O Conselho de Ministros aprovou esta quinta-feira a criação da carreira de técnico superior de orçamento e finanças do Ministério das Finanças, tendo o ministro da Presidência afirmado tratar-se da “primeira prioridade” de futuras revisões e atualizações de carreiras.

A proposta legislativa do Governo vai abranger cerca de 300 técnicos superiores e prevê um reposicionamento remuneratório dos trabalhadores que vão integrar a nova carreira, que garante um acréscimo de pelo menos 52 euros.
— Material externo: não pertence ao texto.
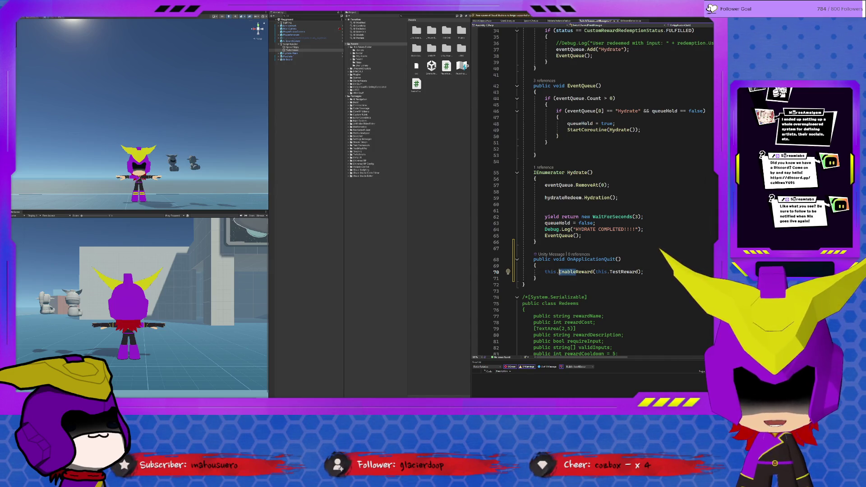
{"action": "type", "text": "Disbale"}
“Está a ser desenvolvido um trabalho no Ministério das Finanças, que tem a responsabilidade de gestão da administração pública, naturalmente em articulação com os ministérios setoriais, no sentido de, paulatina e sistematicamente, se ir retomando um trabalho que ficou congelado nos últimos anos três anos/quatro anos, fruto da situação de emergência financeira em que o país foi lançado, e que é um trabalho de revisão e atualização das carreiras”, afirmou Marques Guedes.
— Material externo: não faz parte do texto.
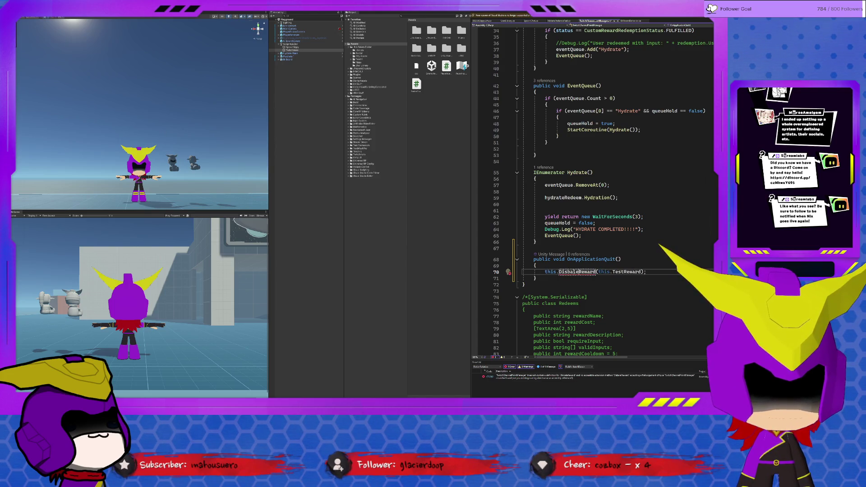
{"action": "key", "text": "BackSpace"}
{"action": "type", "text": "b"}
{"action": "left_click", "coordinate": [677, 277]}
Save the script and take Unity out of play mode
{"action": "key", "text": "ctrl+s"}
Na conferência de imprensa que se seguiu à reunião do Conselho de Ministros, o ministro da Presidência e dos Assuntos Parlamentares afirmou que “esse trabalho tem que obedecer a prioridades”.

“Começamos por aqui, esta foi a primeira das carreiras, a primeira das prioridades, mas o trabalho continua não apenas nas Finanças”, declarou, referindo que estão a ser definidas as prioridades e a calendarização dessas atualizações.

Além da criação da carreira de técnico superior especialista em orçamento e finanças públicas do Ministério das Finanças, o Conselho de Ministros aprovou os “mecanismos de transição, para esta nova carreira, para os trabalhadores integrados na carreira geral de técnico superior e pertencentes aos mapas de pessoal do Gabinete de Planeamento, Estratégia, Avaliação e Relações Internacionais (GPEARI), da direção-geral do Orçamento e da direção-geral do Tesouro e Finanças”, pode ler-se no comunicado do Conselho de Ministros.

A medida começou a ser discutida em janeiro entre o Governo e os principais sindicatos da administração pública. Na altura, as estruturas sindicais consideraram positivo o princípio de criar uma carreira especial para técnicos com funções específicas, mas acusaram o Governo de esquecer as carreiras específicas que continuam por rever, nomeadamente as dos trabalhadores da Autoridade Tributária ou das alfândegas.

Esta alteração acontece numa altura em que o Governo ainda está a estudar outras mudanças nas carreiras dos funcionários públicos, como a revisão dos suplementos.